A craft beer revival for Michigan’s oldest brewery
Step through the door and the space smells like beer. Bready yeast esters, burnt sugar malt wafts and piney citrus peel hop perfumes escape like zephyrs from foaming spigots and surf the air currents around Petoskey Brewing’s taproom. Backlit by burnished industrial fixtures glowing beside exposed brick, the bar crew hustles to fill pints for a crowd of late summer cyclists and thirsty weekend beer geeks. A towering chalkboard above the tap handles advertises the brewery’s mainstay beers, and more than a dozen ephemeral small-batch potions, like Morning Fog Mochajava Stout or Love Grenade India Pale Lager. Platters of gargantuan cheeseburgers and doughy pretzel sticks land amidst the slosh at a corner table of Mug Club members smugly sipping Gym Selfie American Strong Ale from clay flagons turned in a local pottery studio.
Past the bar and the bustle of service, a glass wall peeks in on the guts of the brewery. A shiny mash tun fills with crushed grain augured via chute from a mill behind the far wall. Story-high stainless steel bright tanks and 40-barrel fermenters silently burble as they convert alchemies of grain, water, hops and yeast into pilsners and pale ales.

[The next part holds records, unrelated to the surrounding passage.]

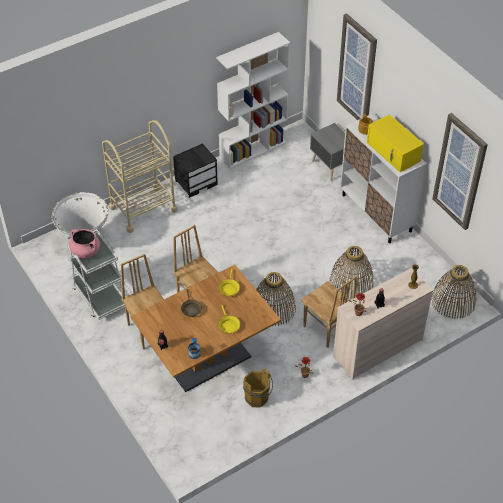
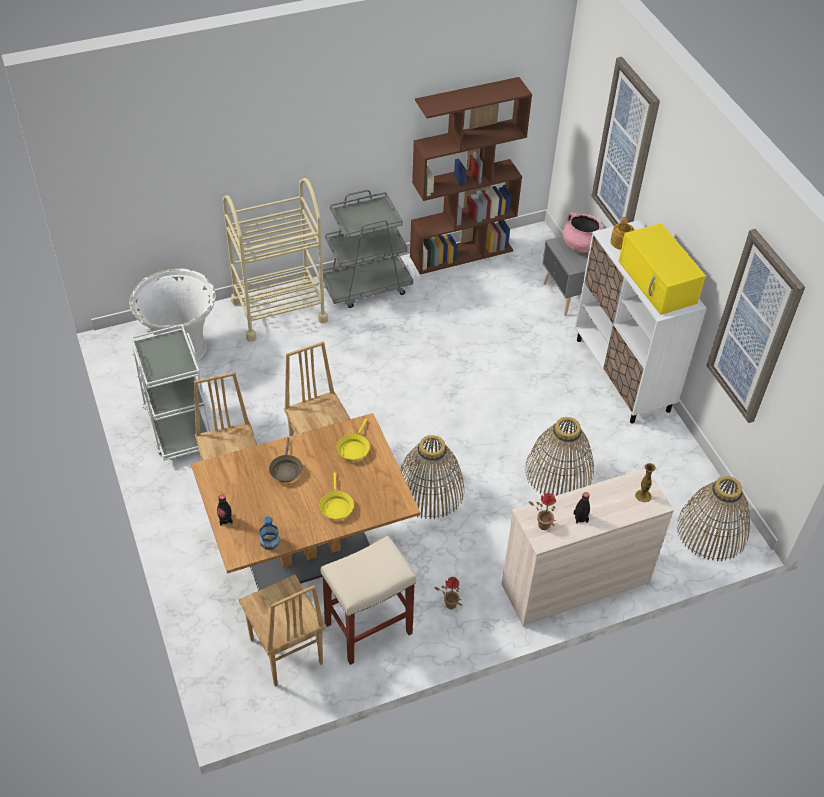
camera: 10 degrees right, 0 degrees up
(85, 251) = (156, 354): pink cooking pot -> pink cooking pot (580, 245)
(196, 182) = (366, 286): black nightstand -> grey cart
(253, 149) = (461, 253): white bookcase -> brown bookcase
(258, 399) = (367, 629): brown bucket -> beige stool
(326, 329) = (502, 539): brown chair -> brown chair (285, 652)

Head brewer Brad Bergman and his lieutenants scuttle between switchboards and a serpentine maze of hoses that ensure optimal temperatures and chemistries for today’s batch of brew.

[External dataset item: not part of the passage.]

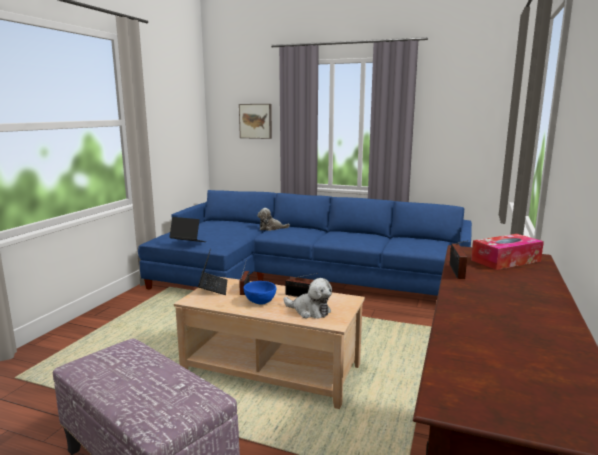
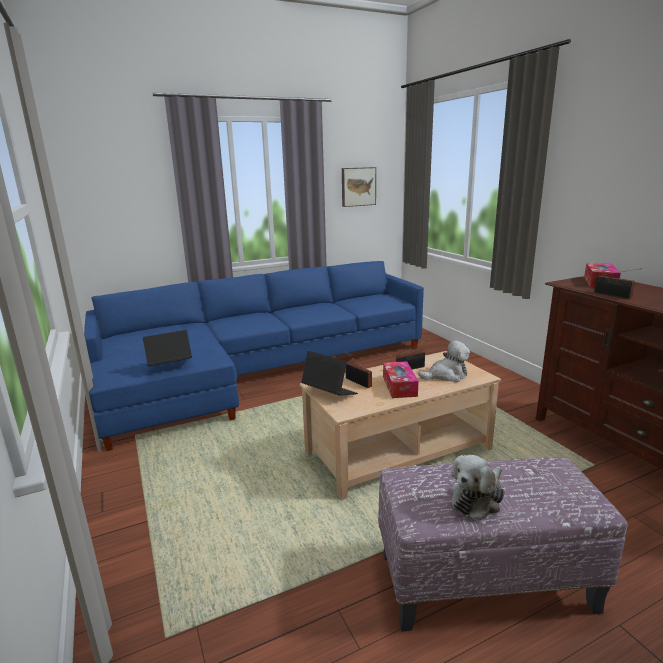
camera: 45 degrees left, 5 degrees up
(256, 121) = (134, 194): picture -> picture (358, 186)
(260, 302) = (399, 386): blue bowl -> tissue box
(271, 228) = (215, 324): plush toy -> plush toy (477, 498)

Launched in September of 2012, as Michigan’s craft beer zeitgeist was hitting its second surge, the new Petoskey
Brewing has enjoyed a meteoric rise in the Michigan market as both a destination for craft beer pilgrims and an increasingly ubiquitous draught presence on tap in nearly every corner of the Mitten. While its present buzz is a testament to savvy entrepreneurship and skilled brewing, Petoskey Brewing’s original story starts in 1896 on a dirt track at the back of Little Traverse Bay.